• Task instructions: Write out all of the entries again, substituting "image" for each occurrence of "photograph" and keeping everything else the same. Omit the pictures from your version.

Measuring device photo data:
● ● ● ● ● ● ●

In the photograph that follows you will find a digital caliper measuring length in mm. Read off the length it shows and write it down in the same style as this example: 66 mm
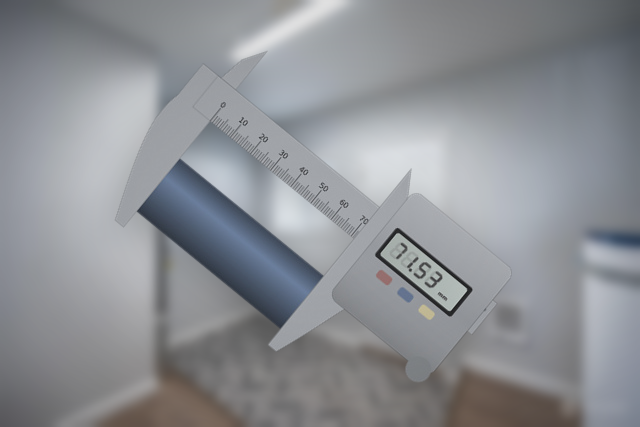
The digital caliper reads 71.53 mm
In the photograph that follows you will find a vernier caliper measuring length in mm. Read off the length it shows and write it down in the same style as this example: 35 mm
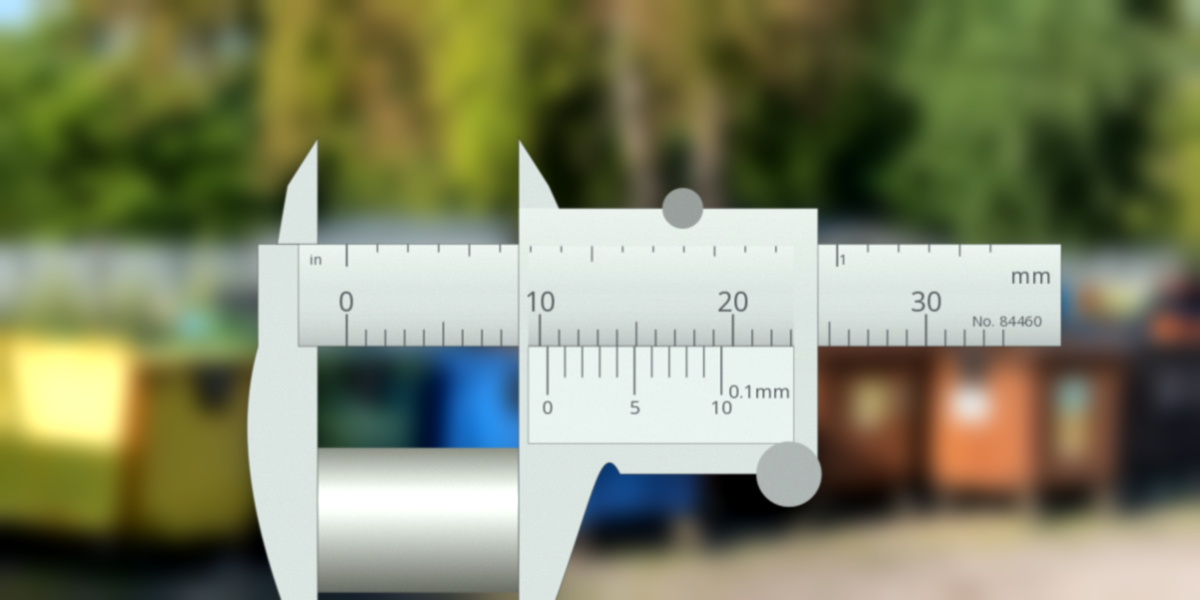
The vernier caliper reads 10.4 mm
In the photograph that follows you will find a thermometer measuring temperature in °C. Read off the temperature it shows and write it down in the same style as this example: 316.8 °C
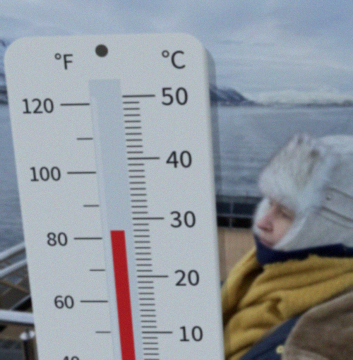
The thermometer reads 28 °C
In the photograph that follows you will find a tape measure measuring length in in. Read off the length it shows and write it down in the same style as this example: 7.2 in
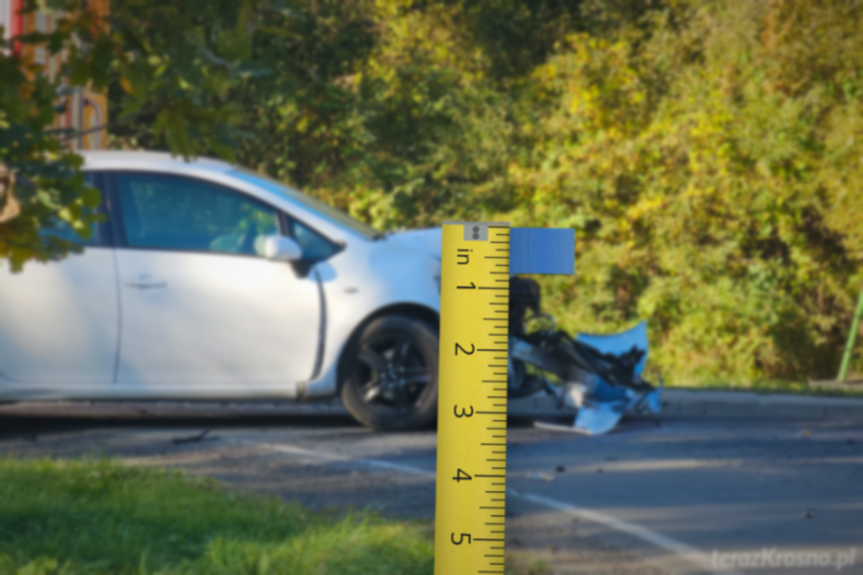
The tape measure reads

● ● ● ● ● ● ●

• Result:
In the image that follows you will find a digital caliper measuring length in mm. Read off the length it shows and write it down in the same style as this example: 66 mm
The digital caliper reads 71.53 mm
In the image that follows you will find a vernier caliper measuring length in mm. Read off the length it shows and write it down in the same style as this example: 35 mm
The vernier caliper reads 10.4 mm
In the image that follows you will find a thermometer measuring temperature in °C. Read off the temperature it shows and write it down in the same style as this example: 316.8 °C
The thermometer reads 28 °C
In the image that follows you will find a tape measure measuring length in in. Read off the length it shows and write it down in the same style as this example: 7.2 in
The tape measure reads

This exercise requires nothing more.